### Problems to solve
1. Please explain, in one to three sentences, why the writer of the passage about the documentary series "The Sixties" decided to take up this perspective at Campaign Mastery.
2. Carry the passage about "The Sixties" and the Space Race forward, beginning right after its last sentence.

— Start Passage provided —

I was catching up on a Documentary series recently aired on Australian TV over the weekend just passed, called “The Sixties”. Each episode attempts to encapsulate one aspect of the singular decade of my birth, whether it be the Civil Rights Movement, the War in Vietnam, or – in this case – the Space Race.

Something that Tom Hanks said as part of the show kept bouncing around in my head, realigning stray thoughts sparked by a book on Superhero comics called “The Superhero Reader” by Hatfield, Heer, and Worcester, and what emerged was a different perspective on why many Americans seemed to lose interest in Space after the first Moon landing, why a few did not, why the popular imagination was recaptured briefly by Apollo 13, and why it faded once again.

And then I realized that this perspective had a relevance to RPG adventures and campaigns that made it worth a public exploration here at Campaign Mastery.

— End Passage provided —
— Start Collected material —

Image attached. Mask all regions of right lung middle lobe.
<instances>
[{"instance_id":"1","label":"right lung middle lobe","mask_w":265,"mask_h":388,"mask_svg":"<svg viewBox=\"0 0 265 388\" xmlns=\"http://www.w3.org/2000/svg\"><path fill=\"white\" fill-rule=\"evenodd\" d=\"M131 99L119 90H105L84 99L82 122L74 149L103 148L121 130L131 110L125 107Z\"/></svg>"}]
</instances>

— End Collected material —

### In response
1. The writer realized that the new perspective on the Space Race was relevant to RPG adventures and campaigns. That made it worth a public exploration at Campaign Mastery.

2.
The Quote

“From my perspective, as a kid, we were in a race against the Russians, and the Russians were The Bad Guys, and they were winning this race, and that meant they were superior to us, and yet they were The Bad Guys.” – Tom Hanks, “The Sixties”, episode “The Space Race”.

The Makings Of A Hero

As someone who runs a superhero campaign, and has for a long time now, this quote yielded deeper meaning. In superhero comics and stories, the other side is often superior in many respects, the hero out-gunned or outnumbered or both. It was to enable the character to be more easily challenged, producing greater drama, that Superman was first explicitly de-powered in the 1970s. There is always one respect in which the hero is superior however – the quality that makes him a hero of the old school, his moral superiority. He’s the good guy, and that enables him to overcome the odds at the last second, discover some fundamental chink in the overwhelming force (relative to him) that he is confronting, and achieve the victory.

And that’s the end of the story.

The Apollo Story

The Space Race, as Hanks points out (indirectly) is completely analogous to the superhero conflict. The enemy is superior in capabilities, seemingly unstoppable, and – in the early days – failure by “our heroes” occurs again and again, while the Evil Empire goes from one triumph to another. But slowly, NASA got it’s technological act together, and began to claw back ground.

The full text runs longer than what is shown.